Ethical implications

This project aims to improve the efficiency—and sustainability—of NLP systems, but it raises several ethical considerations. First, emphasizing efficiency may lower barriers to deployment, enabling large-scale use of language technologies in sensitive contexts (e.g., automated moderation or surveillance) without adequate oversight. To mitigate this risk, we present our results as decision-support analyses rather than deployment recommendations, explicitly reporting accuracy losses alongside efficiency gains so that tradeoffs remain transparent.

Second, efficiency-driven reductions may disproportionately degrade performance on minority language phenomena or rare linguistic constructions, even when aggregate accuracy remains high. Such effects may not be captured by standard benchmarks. As mitigation, we clearly document evaluation scope and limitations, avoid claims of universal applicability, and caution that results obtained on English-language benchmarks may not generalize without further validation.

Finally, there is a risk that energy metrics could be misconstrued as a complete measure of societal impact. We therefore position energy consumption as one dimension of responsible evaluation, alongside broader considerations of fairness, misuse, and downstream harm.

References


  1. Tianlong Chen, Jonathan Frankle, Shiyu Chang, Sijia Liu, Yang Zhang, Zhangyang Wang, and Michael Carbin.

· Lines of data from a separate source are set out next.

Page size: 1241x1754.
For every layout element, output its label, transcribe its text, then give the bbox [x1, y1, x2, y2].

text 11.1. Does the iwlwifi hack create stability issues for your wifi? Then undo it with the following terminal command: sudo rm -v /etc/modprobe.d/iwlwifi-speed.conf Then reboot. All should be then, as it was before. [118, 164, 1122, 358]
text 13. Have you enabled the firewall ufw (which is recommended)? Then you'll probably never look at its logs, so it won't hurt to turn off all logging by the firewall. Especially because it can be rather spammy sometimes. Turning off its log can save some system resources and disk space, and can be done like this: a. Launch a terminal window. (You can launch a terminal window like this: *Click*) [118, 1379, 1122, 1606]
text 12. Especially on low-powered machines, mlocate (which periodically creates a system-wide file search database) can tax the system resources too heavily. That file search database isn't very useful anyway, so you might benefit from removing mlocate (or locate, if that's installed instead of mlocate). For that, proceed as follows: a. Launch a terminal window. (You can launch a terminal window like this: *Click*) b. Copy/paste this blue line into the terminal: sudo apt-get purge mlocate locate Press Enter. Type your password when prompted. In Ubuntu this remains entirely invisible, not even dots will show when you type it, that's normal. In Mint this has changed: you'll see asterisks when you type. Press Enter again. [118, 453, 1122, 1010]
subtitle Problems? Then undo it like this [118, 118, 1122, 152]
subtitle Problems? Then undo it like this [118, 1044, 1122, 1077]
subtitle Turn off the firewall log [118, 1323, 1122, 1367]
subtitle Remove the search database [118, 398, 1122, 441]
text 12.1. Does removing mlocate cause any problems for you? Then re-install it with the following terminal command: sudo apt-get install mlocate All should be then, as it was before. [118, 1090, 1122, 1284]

The lottery ticket hypothesis for pre-trained bert networks. In Proceedings of the 34th International Conference on Neural Information Processing Systems (NeurIPS 20), pages 15834–15846, 2020. 

  2. Paul Michel, Omer Levy, and Graham Neubig. Are sixteen heads really better than one? In Proceedings of the 33rd Conference on Neural Information Processing Systems (NeurIPS 19), pages 14037–14047, 2019. 

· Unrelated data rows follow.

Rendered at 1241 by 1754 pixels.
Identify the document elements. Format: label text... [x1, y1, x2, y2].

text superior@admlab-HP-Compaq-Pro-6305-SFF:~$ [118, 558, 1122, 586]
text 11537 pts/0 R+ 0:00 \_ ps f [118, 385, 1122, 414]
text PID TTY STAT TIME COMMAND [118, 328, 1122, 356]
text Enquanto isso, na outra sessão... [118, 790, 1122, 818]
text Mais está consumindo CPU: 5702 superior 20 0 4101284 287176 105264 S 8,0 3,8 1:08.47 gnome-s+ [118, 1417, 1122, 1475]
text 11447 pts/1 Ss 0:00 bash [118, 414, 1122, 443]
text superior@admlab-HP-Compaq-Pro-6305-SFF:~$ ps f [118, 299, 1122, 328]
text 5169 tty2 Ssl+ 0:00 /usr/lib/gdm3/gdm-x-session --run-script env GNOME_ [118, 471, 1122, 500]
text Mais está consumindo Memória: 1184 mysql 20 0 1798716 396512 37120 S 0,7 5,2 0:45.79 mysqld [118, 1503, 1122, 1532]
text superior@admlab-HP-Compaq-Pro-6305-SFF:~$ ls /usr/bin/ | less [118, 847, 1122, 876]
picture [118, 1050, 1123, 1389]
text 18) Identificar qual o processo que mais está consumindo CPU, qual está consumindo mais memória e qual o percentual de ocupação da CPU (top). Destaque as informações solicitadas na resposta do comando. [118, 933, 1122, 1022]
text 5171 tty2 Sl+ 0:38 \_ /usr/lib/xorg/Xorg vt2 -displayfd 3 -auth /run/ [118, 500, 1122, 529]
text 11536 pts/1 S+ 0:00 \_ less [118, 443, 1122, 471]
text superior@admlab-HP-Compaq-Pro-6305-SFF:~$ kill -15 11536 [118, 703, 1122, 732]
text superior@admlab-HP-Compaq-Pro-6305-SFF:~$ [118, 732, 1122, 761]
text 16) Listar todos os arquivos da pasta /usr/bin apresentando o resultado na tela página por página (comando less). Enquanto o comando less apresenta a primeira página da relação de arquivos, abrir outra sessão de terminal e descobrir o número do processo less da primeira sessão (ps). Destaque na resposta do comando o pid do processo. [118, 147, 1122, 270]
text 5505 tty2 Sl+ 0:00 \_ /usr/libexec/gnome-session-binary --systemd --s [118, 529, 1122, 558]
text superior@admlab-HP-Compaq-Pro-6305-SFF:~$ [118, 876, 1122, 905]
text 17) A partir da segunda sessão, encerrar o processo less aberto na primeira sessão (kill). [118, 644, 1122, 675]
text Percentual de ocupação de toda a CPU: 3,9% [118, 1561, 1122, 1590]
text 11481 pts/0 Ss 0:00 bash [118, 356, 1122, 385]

  3. Elena Voita, David Talbot, Fedor Moiseev, Rico Sennrich, and Ivan Titov. Analyzing multi-head self-attention: Specialized heads do the heavy lifting, the rest can be pruned. In Proceedings of the 57th Annual Meeting of the Association for Computational Linguistics (ACL 2019), pages 5797–5808, 2019. 

  4. Victor Sanh, Thomas Wolf, and Alexander M. Rush. Movement pruning: Adaptive sparsity by fine-tuning. In 34th International Conference on Neural Information Processing Systems (NeurIPS 2020), pages 20378–20389, 2020. 

  5. Jacob Devlin, Ming-Wei Chang, Kenton Lee, and Kristina Toutanova. Bert: Pre-training of deep bidirectional transformers for language understanding. In Proceedings of the 2019 Conference of the North American Chapter of the Association for Computational Linguistics (NAACL-HLT 2019), pages 4171–4186, 2019. 

  6. Emma Strubell, Ananya Ganesh, and Andrew McCallum. Energy and policy considerations for deep learning in nlp. In Proceedings of the 57th Annual Meeting of the Association for Computational Linguistics (ACL 2019), pages 3645–3650, 2019. 

  7. Roy Schwartz, Jesse Dodge, Noah A. Smith, and Oren Etzioni. Green ai. Communications of the ACM, 63(12):54–63, 2020.